● **GOAL OF THE EXERCISE**
Copy the text of every row below word for word, with the pictures left out.

++++ SUPPLIED DATA ++++

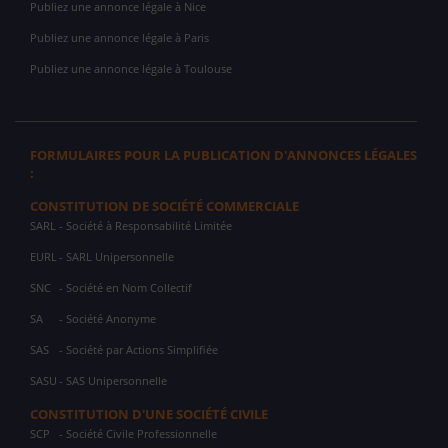
Publiez une annonce légale à Nice
Publiez une annonce légale à Paris
Publiez une annonce légale à Toulouse
FORMULAIRES POUR LA PUBLICATION D'ANNONCES LÉGALES
:
CONSTITUTION DE SOCIÉTÉ COMMERCIALE
SARL
- Société à Responsabilité Limitée
EURL
- SARL Unipersonnelle
SNC
- Société en Nom Collectif
SA
- Société Anonyme
SAS
- Société par Actions Simplifiée
SASU
- SAS Unipersonnelle
CONSTITUTION D'UNE SOCIÉTÉ CIVILE
SCP
- Société Civile Professionnelle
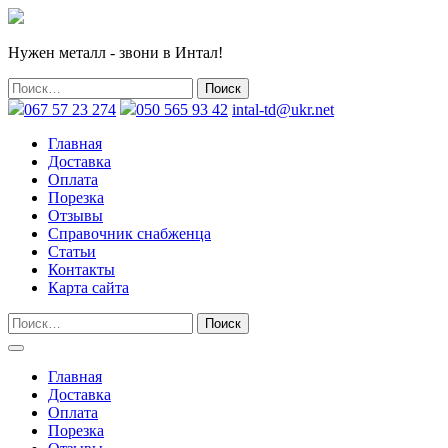
Нужен металл - звони в Интал!
067 57 23 274
050 565 93 42
intal-td@ukr.net
Главная
Доставка
Оплата
Порезка
Отзывы
Справочник снабженца
Статьи
Контакты
Карта сайта
Главная
Доставка
Оплата
Порезка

++++

● **EXERCISE RESPONSE**
Publiez une annonce légale à Nice
Publiez une annonce légale à Paris
Publiez une annonce légale à Toulouse
FORMULAIRES POUR LA PUBLICATION D'ANNONCES LÉGALES
:
CONSTITUTION DE SOCIÉTÉ COMMERCIALE
SARL
- Société à Responsabilité Limitée
EURL
- SARL Unipersonnelle
SNC
- Société en Nom Collectif
SA
- Société Anonyme
SAS
- Société par Actions Simplifiée
SASU
- SAS Unipersonnelle
CONSTITUTION D'UNE SOCIÉTÉ CIVILE
SCP
- Société Civile Professionnelle
Нужен металл - звони в Интал!
067 57 23 274
050 565 93 42
intal-td@ukr.net
Главная
Доставка
Оплата
Порезка
Отзывы
Справочник снабженца
Статьи
Контакты
Карта сайта
Главная
Доставка
Оплата
Порезка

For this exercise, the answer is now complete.